Going beyond the forecast to the innovative generation
Scientists were excited about the possible applications of their forecasting model, but they also wanted their model to go beyond predicting the location of existing proteins and let them design completely new proteins. The goal was to create completely new amino acid sequences, which after creating in the cell would be located in the desired place. Generating a new protein, which can actually perform a function – in this case the location function in a specific cellular range – is extremely difficult. To increase the chances of their model's success, scientists have limited their algorithm to designing only proteins such as those found in nature. This is a common approach in the design of drugs for logical reasons; Nature was billions of years to find out which protein sequences work well and which do not.

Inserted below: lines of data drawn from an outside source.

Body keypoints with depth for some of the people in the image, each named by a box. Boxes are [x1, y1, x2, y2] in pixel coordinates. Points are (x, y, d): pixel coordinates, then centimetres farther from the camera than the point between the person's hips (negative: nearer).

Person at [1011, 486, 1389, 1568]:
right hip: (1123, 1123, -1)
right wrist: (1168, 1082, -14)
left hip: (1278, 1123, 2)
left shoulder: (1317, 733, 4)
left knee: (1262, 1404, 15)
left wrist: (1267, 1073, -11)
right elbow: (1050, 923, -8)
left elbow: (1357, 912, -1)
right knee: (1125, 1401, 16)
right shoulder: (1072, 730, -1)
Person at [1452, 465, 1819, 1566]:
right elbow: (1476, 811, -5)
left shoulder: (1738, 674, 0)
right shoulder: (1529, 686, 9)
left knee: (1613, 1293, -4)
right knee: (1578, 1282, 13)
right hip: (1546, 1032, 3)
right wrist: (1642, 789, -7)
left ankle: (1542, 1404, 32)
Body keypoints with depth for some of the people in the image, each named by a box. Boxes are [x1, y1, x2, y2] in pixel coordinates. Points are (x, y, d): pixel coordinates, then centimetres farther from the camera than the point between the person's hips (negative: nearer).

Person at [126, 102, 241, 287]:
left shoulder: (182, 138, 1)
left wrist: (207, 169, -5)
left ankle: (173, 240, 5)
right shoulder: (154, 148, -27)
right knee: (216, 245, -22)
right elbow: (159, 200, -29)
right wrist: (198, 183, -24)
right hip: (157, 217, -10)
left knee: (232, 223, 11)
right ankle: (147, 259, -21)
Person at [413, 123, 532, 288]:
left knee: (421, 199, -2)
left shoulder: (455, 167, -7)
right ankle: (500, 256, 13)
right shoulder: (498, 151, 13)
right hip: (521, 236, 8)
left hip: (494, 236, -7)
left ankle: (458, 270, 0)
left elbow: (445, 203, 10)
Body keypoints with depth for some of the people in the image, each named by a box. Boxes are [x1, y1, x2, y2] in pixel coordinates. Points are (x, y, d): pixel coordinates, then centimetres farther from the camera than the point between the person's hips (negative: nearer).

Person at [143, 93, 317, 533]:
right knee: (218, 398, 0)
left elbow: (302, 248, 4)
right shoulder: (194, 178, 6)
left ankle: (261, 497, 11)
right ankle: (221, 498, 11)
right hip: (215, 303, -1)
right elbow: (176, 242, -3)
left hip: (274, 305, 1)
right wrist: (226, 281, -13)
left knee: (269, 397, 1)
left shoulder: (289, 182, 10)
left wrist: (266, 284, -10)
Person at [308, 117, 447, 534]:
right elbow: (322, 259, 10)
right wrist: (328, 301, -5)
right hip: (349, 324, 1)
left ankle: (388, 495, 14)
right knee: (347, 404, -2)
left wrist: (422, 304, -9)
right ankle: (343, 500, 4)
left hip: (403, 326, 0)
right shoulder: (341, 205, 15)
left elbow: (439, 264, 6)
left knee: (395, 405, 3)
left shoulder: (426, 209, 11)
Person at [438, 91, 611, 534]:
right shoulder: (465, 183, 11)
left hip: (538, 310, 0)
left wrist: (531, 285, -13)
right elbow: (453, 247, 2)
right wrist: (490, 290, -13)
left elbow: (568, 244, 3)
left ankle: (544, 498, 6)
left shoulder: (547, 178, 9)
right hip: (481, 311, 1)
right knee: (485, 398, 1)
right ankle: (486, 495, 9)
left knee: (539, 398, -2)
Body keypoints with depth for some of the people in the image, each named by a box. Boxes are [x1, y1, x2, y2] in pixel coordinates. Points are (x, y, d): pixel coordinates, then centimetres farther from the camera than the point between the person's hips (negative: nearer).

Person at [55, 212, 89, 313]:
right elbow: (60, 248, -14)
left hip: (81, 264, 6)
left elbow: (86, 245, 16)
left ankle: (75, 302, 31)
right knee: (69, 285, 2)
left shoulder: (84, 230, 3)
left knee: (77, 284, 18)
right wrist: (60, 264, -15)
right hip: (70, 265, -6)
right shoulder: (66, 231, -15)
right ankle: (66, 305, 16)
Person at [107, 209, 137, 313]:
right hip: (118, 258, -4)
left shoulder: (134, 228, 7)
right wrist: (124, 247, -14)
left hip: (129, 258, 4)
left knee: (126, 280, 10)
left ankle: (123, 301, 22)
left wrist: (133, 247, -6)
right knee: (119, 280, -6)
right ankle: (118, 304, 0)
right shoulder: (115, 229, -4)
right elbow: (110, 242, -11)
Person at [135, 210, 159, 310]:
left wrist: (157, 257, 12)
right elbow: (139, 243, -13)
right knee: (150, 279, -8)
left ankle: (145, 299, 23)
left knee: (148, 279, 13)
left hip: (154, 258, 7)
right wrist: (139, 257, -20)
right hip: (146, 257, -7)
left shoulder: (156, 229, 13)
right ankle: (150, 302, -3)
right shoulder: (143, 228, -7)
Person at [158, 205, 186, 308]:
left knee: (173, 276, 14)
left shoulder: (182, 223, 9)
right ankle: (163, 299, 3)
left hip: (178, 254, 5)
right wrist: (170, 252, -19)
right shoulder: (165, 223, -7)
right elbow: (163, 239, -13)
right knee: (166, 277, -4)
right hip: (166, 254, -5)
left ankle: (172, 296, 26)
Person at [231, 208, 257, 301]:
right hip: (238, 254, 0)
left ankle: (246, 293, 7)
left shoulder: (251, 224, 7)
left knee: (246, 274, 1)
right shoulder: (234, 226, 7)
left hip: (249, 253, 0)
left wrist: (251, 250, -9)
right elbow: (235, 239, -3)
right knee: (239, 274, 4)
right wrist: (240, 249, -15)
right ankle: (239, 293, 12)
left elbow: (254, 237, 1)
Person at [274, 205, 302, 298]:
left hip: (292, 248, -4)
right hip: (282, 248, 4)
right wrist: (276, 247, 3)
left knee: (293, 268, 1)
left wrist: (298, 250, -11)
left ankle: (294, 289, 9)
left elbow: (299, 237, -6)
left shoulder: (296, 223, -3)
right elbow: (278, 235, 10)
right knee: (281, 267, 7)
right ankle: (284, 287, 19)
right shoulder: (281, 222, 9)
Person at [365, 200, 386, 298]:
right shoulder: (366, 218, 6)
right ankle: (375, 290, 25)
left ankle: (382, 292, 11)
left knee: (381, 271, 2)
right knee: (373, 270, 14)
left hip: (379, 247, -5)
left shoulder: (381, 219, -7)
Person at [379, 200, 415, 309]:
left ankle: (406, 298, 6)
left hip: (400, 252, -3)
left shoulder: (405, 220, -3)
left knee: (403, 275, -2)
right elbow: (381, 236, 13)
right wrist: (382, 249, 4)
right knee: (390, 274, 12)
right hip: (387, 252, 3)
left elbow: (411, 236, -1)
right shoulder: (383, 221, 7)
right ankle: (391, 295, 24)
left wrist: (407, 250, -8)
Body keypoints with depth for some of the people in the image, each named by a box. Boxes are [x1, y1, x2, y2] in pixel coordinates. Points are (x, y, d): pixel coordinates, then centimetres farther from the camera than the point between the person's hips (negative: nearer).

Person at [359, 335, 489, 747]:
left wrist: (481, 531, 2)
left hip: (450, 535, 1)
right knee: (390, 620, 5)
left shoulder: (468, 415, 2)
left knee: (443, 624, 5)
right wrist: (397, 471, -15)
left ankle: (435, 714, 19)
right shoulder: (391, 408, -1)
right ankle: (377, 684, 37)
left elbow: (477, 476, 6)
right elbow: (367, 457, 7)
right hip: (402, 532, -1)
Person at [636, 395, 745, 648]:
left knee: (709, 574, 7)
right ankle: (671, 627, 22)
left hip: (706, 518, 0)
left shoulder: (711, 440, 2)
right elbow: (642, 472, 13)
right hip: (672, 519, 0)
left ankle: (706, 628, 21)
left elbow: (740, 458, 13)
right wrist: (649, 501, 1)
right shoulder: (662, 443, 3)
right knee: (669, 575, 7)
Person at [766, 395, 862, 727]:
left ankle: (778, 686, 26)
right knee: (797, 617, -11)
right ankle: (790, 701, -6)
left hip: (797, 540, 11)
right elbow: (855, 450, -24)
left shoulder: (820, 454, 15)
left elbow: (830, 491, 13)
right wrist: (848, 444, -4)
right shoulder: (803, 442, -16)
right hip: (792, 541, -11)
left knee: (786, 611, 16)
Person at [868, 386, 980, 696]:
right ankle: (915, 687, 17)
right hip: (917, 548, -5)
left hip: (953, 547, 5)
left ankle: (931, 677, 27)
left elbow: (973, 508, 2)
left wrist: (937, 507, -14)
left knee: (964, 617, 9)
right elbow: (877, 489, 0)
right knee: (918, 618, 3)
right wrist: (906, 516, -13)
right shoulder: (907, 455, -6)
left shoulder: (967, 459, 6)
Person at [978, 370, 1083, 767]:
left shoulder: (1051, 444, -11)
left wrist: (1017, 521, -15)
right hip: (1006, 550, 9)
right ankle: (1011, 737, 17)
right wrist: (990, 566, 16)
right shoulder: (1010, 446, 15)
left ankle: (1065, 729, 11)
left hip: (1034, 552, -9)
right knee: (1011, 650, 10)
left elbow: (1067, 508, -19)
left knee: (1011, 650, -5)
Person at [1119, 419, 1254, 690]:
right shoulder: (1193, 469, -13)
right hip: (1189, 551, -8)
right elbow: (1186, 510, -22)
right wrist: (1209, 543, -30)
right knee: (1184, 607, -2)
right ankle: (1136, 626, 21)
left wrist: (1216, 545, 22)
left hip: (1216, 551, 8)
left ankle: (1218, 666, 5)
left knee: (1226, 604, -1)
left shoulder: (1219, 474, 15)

Due to cooperation with the young laboratory, the machine learning team was able to check if their protein generator was working. The model had good results. In one round he generated 10 proteins intended for locating in the nucleus. When scientists tested these proteins in the cell, they discovered that four of them strongly located in the nucleus, and others could have little prejudices towards this place.
“Cooperation between our laboratories was so generative for us,” says Mikhael. “We learned how to speak of each other's languages, in our case they learned a lot about how cells work, and the possibility of experimental testing our model, we were able to find out what we need to do to make the model work and then make it work better.”
The ability to generate functional proteins in this way can improve researchers' ability to develop therapy. For example, if the drug must affect the goal that is located in a certain compartment, scientists can use this model to design the drug to locate there. This should make the medicine more effective and reduce side effects, because the drug will spend more time to get involved in the goal and less time to interact with other particles, causing results outside of goals.
Members of the machine learning team are delighted with the prospect of using what they have learned from this cooperation to design new proteins with other functions except locations that would expand the possibilities of therapeutic design and other applications.
“Many articles show that they can design a protein that can be expressed in the cell, but not that the protein has a specific function,” says Chinn. “In fact, we had a functional protein design and a relatively huge success rate compared to other generative models. This is really exciting for us and something we would like to build on.”
All involved researchers perceive ProtgP as an exciting start. They expect their tool to be used to learn more about the role of location in the function of protein and incorrect location in the disease. In addition, they are interested in expanding the model location forecasts with more types of intervals, testing more therapeutic hypotheses and designing more and more functional therapy proteins or other applications.
“Now that we know that this protein code for location exists and that machine learning models can understand this code and even create functional proteins using its logic, which open the door to so many potential research and applications,” says Kilgore.